Her relief was short-lived; six months into his new post her husband's company filed Chapter 11 and let him go. As he scoured the meager pickings in the Want Ads for openings in corporate finance, she was forced to go back to work as a freelance restaurant consultant.

"Oh yes, I was really upset about this," says Jade. "I shouldered the majority of the financial weight for our whole 20-year marriage. Finally, it was his turn to get out there.

"When finances get rocky your whole life feels rocky. If you are worried about day-to-day sustenance, guess what? Are you going to be in the mood for sex? Are you going to be pleasant and happy? Probably not."

Her transformation came one day while listening to a girlfriend in a similar situation complain that instead of rigorous job hunting, her own out-of-work husband had started to take guitar lessons.
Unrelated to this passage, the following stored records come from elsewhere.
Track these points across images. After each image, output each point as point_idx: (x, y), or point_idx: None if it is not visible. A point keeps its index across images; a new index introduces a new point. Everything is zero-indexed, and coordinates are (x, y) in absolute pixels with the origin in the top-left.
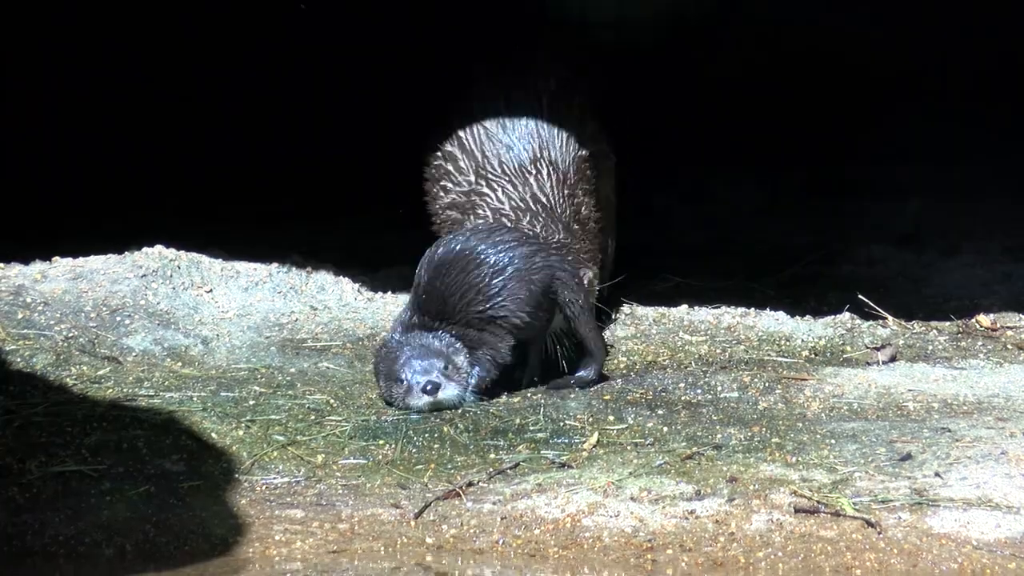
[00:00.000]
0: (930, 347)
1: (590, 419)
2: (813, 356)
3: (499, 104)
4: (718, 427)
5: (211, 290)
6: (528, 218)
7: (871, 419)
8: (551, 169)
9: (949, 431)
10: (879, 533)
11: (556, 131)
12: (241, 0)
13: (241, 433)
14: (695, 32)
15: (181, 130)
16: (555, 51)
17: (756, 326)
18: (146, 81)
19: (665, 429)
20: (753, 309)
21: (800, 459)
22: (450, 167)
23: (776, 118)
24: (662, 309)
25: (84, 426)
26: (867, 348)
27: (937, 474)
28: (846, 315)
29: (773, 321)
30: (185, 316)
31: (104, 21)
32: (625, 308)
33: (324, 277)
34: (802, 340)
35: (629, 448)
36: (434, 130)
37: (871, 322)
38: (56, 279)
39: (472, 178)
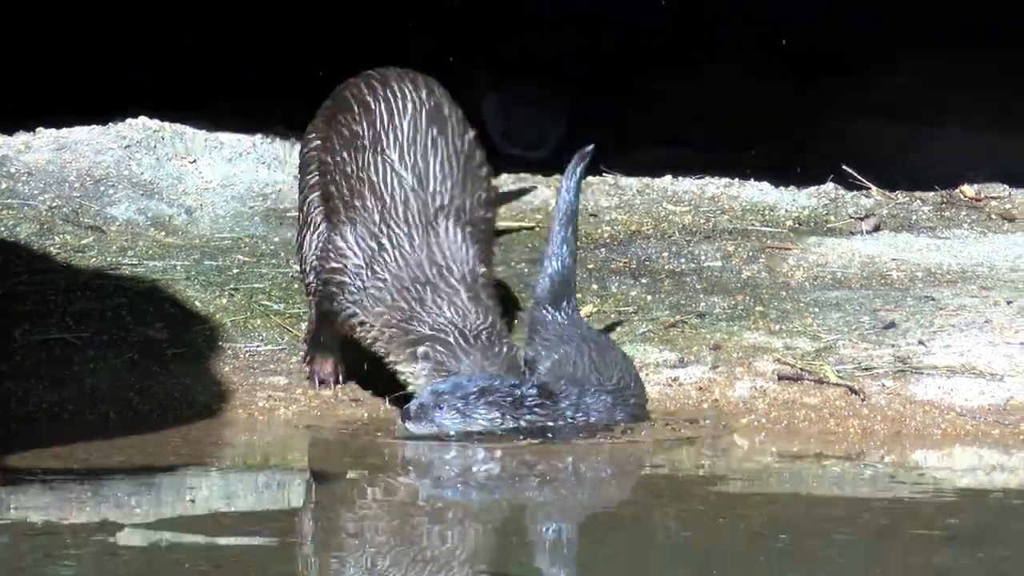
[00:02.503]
0: (914, 217)
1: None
2: (797, 226)
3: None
4: (701, 296)
5: (195, 160)
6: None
7: (855, 288)
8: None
9: (933, 300)
10: (863, 400)
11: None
12: None
13: (224, 301)
14: None
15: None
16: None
17: (740, 196)
18: None
19: (649, 298)
20: (737, 179)
21: (784, 327)
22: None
23: None
24: (646, 179)
25: (68, 294)
26: (851, 218)
27: (921, 342)
28: (830, 185)
29: (757, 191)
30: (169, 186)
31: None
32: (609, 178)
33: None
34: (786, 210)
35: (613, 316)
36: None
37: (855, 192)
38: (40, 150)
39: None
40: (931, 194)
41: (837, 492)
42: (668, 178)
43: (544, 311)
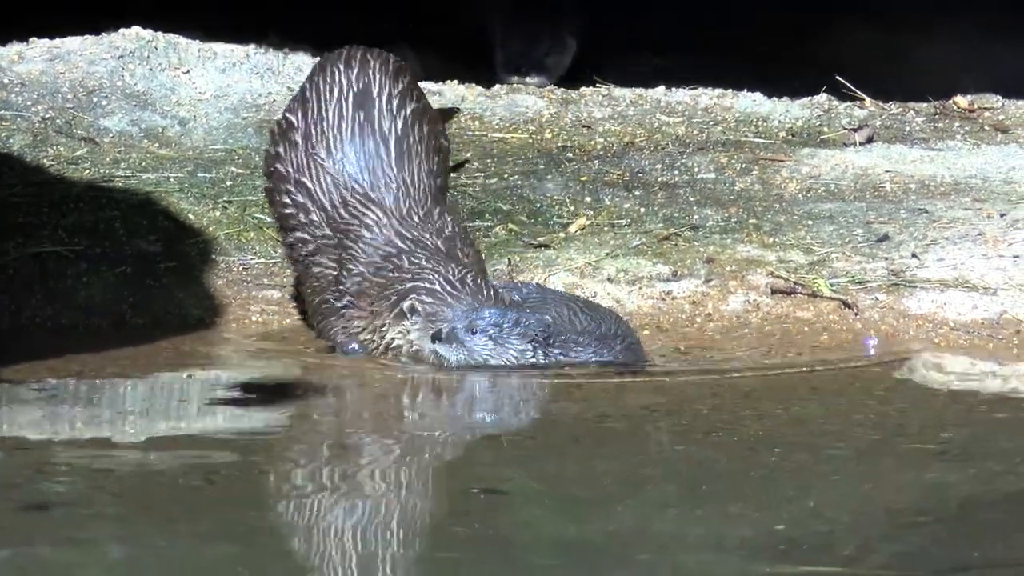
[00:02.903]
0: (907, 128)
1: (568, 200)
2: (790, 137)
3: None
4: (695, 208)
5: (188, 71)
6: None
7: (848, 200)
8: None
9: (926, 212)
10: (856, 314)
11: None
12: None
13: (218, 214)
14: None
15: None
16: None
17: (733, 107)
18: None
19: (642, 210)
20: (730, 90)
21: (777, 240)
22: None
23: None
24: (639, 90)
25: (61, 207)
26: (844, 129)
27: (914, 255)
28: (823, 96)
29: (750, 102)
30: (162, 97)
31: None
32: (602, 89)
33: (301, 58)
34: (779, 121)
35: (606, 229)
36: None
37: (848, 103)
38: (33, 60)
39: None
40: (924, 105)
41: (829, 407)
42: (661, 89)
43: (513, 293)
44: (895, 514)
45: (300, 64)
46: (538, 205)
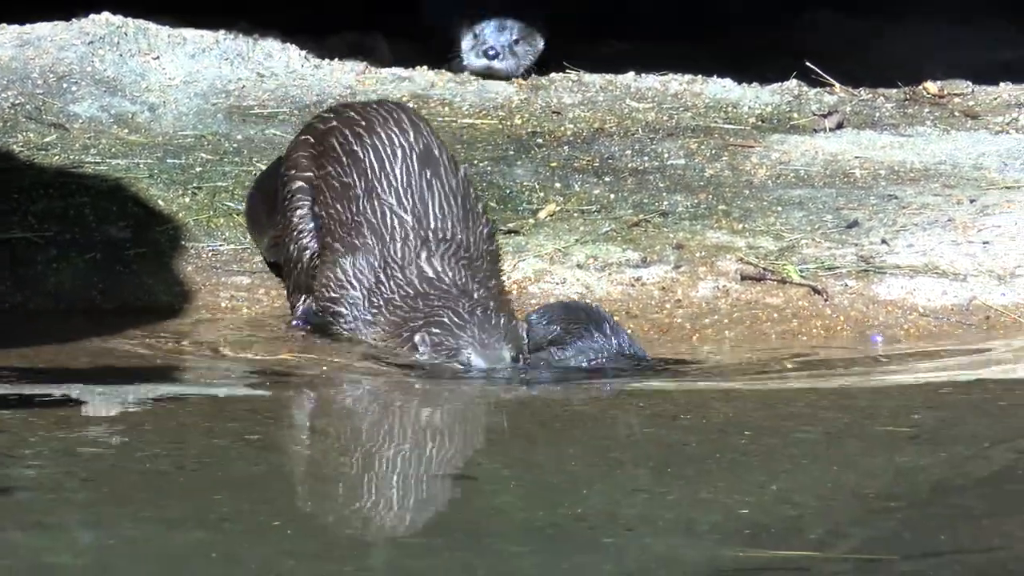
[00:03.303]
0: (877, 114)
1: (537, 186)
2: (760, 123)
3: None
4: (665, 194)
5: (158, 57)
6: None
7: (818, 186)
8: None
9: (896, 198)
10: (825, 300)
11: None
12: None
13: (188, 200)
14: None
15: None
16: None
17: (703, 93)
18: None
19: (612, 196)
20: (700, 76)
21: (747, 226)
22: None
23: None
24: (609, 76)
25: (30, 193)
26: (814, 115)
27: (884, 241)
28: (793, 82)
29: (720, 88)
30: (132, 83)
31: None
32: (572, 75)
33: (271, 44)
34: (749, 107)
35: (576, 215)
36: None
37: (818, 89)
38: (2, 46)
39: None
40: (894, 91)
41: (799, 391)
42: (631, 74)
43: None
44: (865, 499)
45: (270, 50)
46: (508, 191)
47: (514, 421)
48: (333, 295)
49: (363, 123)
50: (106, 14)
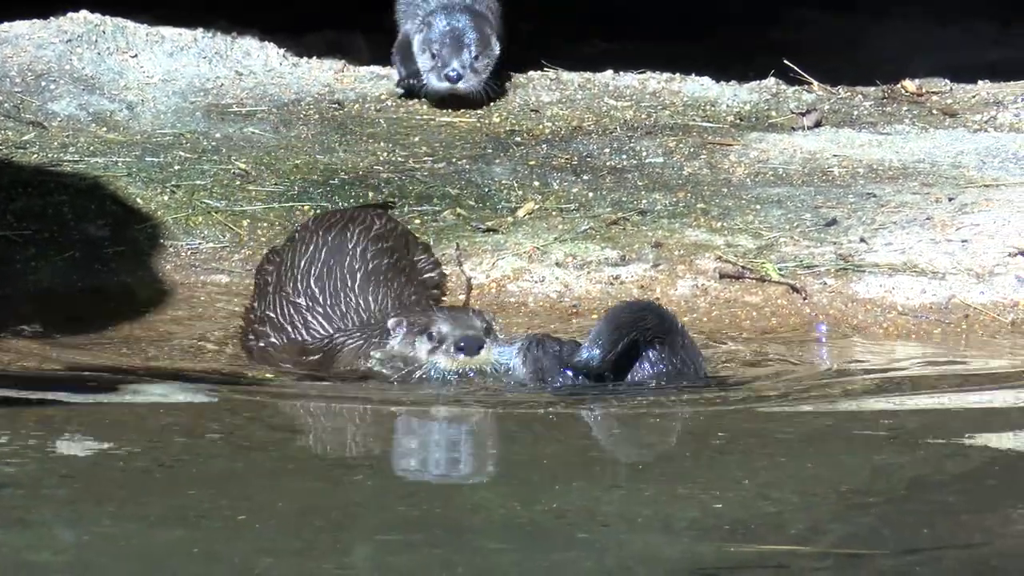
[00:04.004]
0: (856, 112)
1: (516, 185)
2: (738, 121)
3: None
4: (643, 192)
5: (136, 55)
6: None
7: (796, 184)
8: None
9: (874, 196)
10: (804, 298)
11: None
12: None
13: (166, 198)
14: None
15: None
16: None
17: (681, 91)
18: None
19: (590, 195)
20: (679, 74)
21: (725, 224)
22: None
23: None
24: (587, 74)
25: (9, 191)
26: (793, 113)
27: (862, 239)
28: (771, 80)
29: (699, 86)
30: (110, 81)
31: None
32: (550, 73)
33: (249, 42)
34: (727, 105)
35: (554, 214)
36: None
37: (797, 87)
38: None
39: None
40: (873, 89)
41: (778, 393)
42: (609, 73)
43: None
44: (844, 495)
45: (248, 48)
46: (486, 189)
47: (494, 421)
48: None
49: (302, 225)
50: (84, 12)
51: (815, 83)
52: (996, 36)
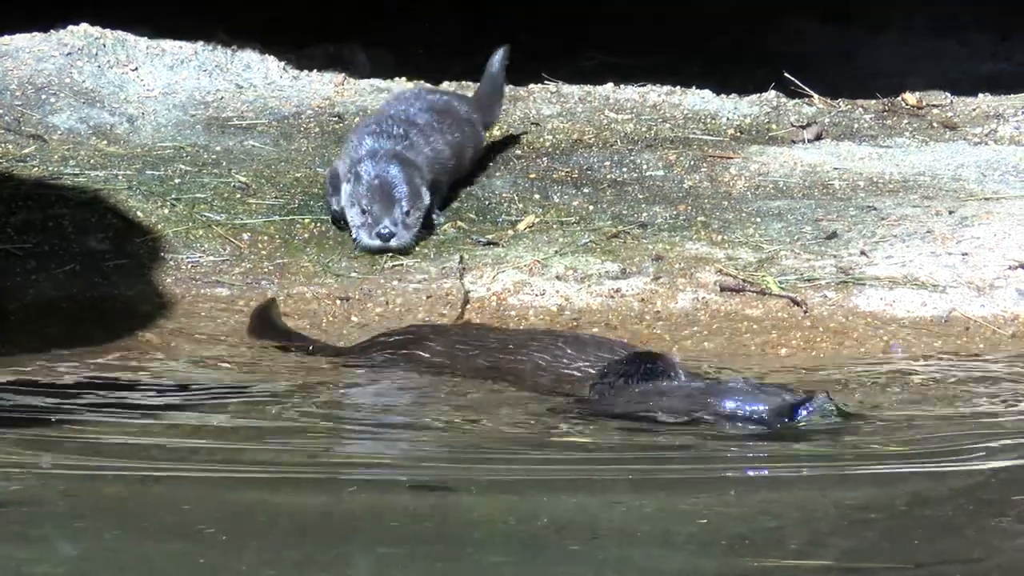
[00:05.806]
0: (856, 125)
1: (516, 198)
2: (739, 134)
3: None
4: (644, 205)
5: (136, 68)
6: None
7: (797, 197)
8: None
9: (875, 209)
10: (805, 312)
11: None
12: None
13: (167, 211)
14: None
15: None
16: None
17: (682, 104)
18: None
19: (591, 208)
20: (679, 87)
21: (725, 237)
22: None
23: None
24: (587, 87)
25: (9, 204)
26: (793, 126)
27: (863, 252)
28: (772, 93)
29: (699, 99)
30: (111, 94)
31: None
32: (551, 86)
33: (250, 55)
34: (727, 118)
35: (555, 227)
36: None
37: (797, 100)
38: None
39: None
40: (873, 102)
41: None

Jade began to let go of her anger and feel compassion as she observed her husband ruthlessly pursuing every lead and going on countless interviews.

"I started being open to hearing what's in his heart, which is a lot of frustration with the job hunt," says Jade. "And in the meantime, this little consulting business of mine is starting to really grow. I love being my own boss with a flexible schedule after years of being ruled by a huge organization.

"Once I stopped bugging my husband about money our relationship turned a corner."

"After 8 p.m., I stay away from subjects that will piss him off."

This is my own advice for a marital makeover: Stay away from combustible subjects at night. My husband of 23 years and I used to have our worst arguments after our four sons had retreated to their own rooms to do homework. I'd use that opportunity when it was just the two of us to bring up touchy topics I didn't want the boys to hear; about money, about house repairs he said he'd do and didn't, about how he seems to love watching hockey more than talking to me.

About a year ago I brought up one of his least favorite reminders, that our fireplace still didn't work after 18 years living in the same house. He was watching his beloved Capitals hockey team lose, and he turned to me, the vein throbbing in his neck:

"Don't talk to me about stuff that will piss me off at night," he snapped. "It keeps me awake. This is the only time all day I get to relax."

Too riled myself to fall asleep, I lay in bed and really got what he was saying. Being pissed off is no way to end a long day. One of my resolutions in January 2011 was to avoid inflammatory conversation after 8 p.m. That has led to the creation of a more attentive husband who is more eager to warm me in other ways since our fireplace still isn't fixed.